Have you ever given your dog a milk bone or other treat, and they come back seconds later sniffing around for more? An instinctive response is to lean forward and face your dog with open hands saying “All gone!” to let them know the treat is finished. They quickly sniff your palms to confirm and then disengage from the impulse to find more food. This can move from a natural interaction to a trained behavior if repeated over time.
Saying “all gone” in a firm but friendly tone tells them that no matter what they might be smelling, the food meant for them is finished.
8. Entertain Your Dog with a Delicious Treat
If all else fails, a sure-fire means of distraction is another source of food. Preparing a delicious treat for your pet to snack on while you all eat dinner can keep them occupied and happy. The snack needs to be time-consuming to eat so that it lasts throughout the meal, preferably that takes some effort to eat or that they can slowly chew on.
9. Another Solution: The Frozen Kong
A classic trick is the frozen Kong toy. The genius of the Kong is its hollow center that you can stuff with dog treats, like milk bones or jerky strips, and then top off with 2–3 tablespoons of peanut butter, sealing the treats inside. Without the peanut butter, the dogs can get the treats out too quickly, but once frozen, the peanut butter slows them down, and they have to spend time licking the whole toy to discover what is inside.
Freezing is important as it makes it last longer and helps to protect the floors and carpet from the potentially disastrous effects of a sticky peanut butter treat. Also, remember that when prepping for meal time, you will need to also prepare the Kong in advance so it has time to freeze. It can be great to have a few on hand so you can prepare them all at once and have multiples frozen and ready to go. Remember to check with your vet first before feeding your dog anything unusual such as a new treat or peanut butter.
Training your dog to stop begging is a wise investment in peaceful mealtimes and creates a happy pet who knows its boundaries. As with any form of discipline, it is not so much about having a negative attitude toward your dog’s behavior as it is about the desire to build a stronger relationship with your pet. Good training creates clear communication and a mutual understanding of expectations. This allows trust to thrive and the attachment to deepen.

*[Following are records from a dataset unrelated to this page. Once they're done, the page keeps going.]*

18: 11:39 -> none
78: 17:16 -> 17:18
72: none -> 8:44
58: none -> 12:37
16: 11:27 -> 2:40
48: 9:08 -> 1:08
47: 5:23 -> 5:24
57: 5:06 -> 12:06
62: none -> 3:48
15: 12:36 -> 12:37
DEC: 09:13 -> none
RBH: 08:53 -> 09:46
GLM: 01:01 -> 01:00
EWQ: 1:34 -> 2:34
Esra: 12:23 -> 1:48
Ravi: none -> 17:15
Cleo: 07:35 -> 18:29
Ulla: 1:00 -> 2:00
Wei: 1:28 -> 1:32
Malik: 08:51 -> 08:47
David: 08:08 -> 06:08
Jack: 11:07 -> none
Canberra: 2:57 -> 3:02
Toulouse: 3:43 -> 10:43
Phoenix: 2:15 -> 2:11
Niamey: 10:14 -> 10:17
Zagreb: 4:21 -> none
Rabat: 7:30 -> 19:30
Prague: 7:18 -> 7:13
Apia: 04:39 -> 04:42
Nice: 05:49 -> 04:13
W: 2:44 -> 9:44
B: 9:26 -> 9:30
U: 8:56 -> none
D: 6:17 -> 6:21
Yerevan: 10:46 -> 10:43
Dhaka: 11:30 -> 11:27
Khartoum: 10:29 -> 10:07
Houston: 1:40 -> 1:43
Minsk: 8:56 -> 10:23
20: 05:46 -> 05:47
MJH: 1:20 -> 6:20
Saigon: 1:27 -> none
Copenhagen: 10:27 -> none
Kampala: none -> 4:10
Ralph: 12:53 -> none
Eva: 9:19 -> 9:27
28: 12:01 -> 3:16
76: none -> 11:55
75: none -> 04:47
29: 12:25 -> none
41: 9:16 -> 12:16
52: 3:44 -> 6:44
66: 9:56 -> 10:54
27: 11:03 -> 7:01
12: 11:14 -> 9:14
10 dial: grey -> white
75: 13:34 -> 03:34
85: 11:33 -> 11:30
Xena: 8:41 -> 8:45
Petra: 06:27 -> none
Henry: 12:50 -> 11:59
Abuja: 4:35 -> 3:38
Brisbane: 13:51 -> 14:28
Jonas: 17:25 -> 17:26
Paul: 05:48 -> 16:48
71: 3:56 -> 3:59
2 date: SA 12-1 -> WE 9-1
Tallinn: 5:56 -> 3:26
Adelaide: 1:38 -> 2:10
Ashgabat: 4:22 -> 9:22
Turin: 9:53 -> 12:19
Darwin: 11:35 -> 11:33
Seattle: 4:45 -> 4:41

Your dog begs for food for multiple reasons, the most obvious being that it smells delicious, and they instinctively want to try it out. Less obvious is their need for attention and acknowledgment when the family is gathered together and interacting with one another. The tools you use to train your dog should take into account both of these aspects of the behavior. Feeding your dog at the table or not is a personal choice and whatever you decide to do around the table, just remember that what your pet most appreciates is consistency and kindness.